BTNYC #131
Then I kept running afoul of repeated Church condemnations of usury… and then I read “Rerum Novarum”… and then I learned about Distributism
While the taking of interest on loans to the poor and the greed of usurers is condemned, Scripture and the Fathers of the Church, decrees of councils and popes do not envisage the economic conditions where money markets determine rates of interest – so charging interest as such is not considered. [See Vermeersch, S.J., *Usury, The Catholic Encyclopedia, vol 15, Appleton, 1912].

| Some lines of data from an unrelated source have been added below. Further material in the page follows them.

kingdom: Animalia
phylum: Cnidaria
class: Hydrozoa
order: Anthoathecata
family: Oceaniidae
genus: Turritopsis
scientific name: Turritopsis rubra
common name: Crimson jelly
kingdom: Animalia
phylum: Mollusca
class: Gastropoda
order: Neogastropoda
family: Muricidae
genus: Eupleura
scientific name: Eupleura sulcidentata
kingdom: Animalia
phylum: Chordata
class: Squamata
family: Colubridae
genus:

“The laws concerning usury were concerned not with business deals, but with lending from the rich to the poor who were seeking survival. Charles cites Lactantius, Basil, Ambrose, Augustine, and Jerome in support of his argument.
“But as trade expanded, so too the demand for money, not only as a means of exchange but as a store or measure of value. It could be used to make more money by investment; it was capital….with trade expanding the Church still wanted to defend the poor, but She also began to recognise that there exists an opportunity cost to money…the teaching underwent a development….”
Entrepreneurship in the Catholic Tradition, Fr Anthony G Percy, Lexington Books, 2010, p 76].
Distributism has never had wide-spread support. One of the reasons may be that “the market economy consists of voluntary property exchanges. There is no mechanism of ‘distribution’ whatsoever.” (Thomas E Woods,
The Church And The Market, Lexington Books, 2005, p 161, 201). While Distributism is unworkable as a societal norm, especially as Catholic social teaching recognises the tremendous benefits of free enterprise, condemns socialism, and proposes no “third way”, anyone is free to practise it.
That is why Dr Woods’ book above is described as “A welcome antidote to the various combinations of economic incompetence and self-righteous posturing - ‘liberation theology,’ New Deal welfarism, social democratic interventionism, distributism - that too often masquerade as the only ‘authentic’ interpretations of Catholic social teaching.” (Edward Feser, Visiting Assistant Professor of Philosophy, Loyola Marymount University).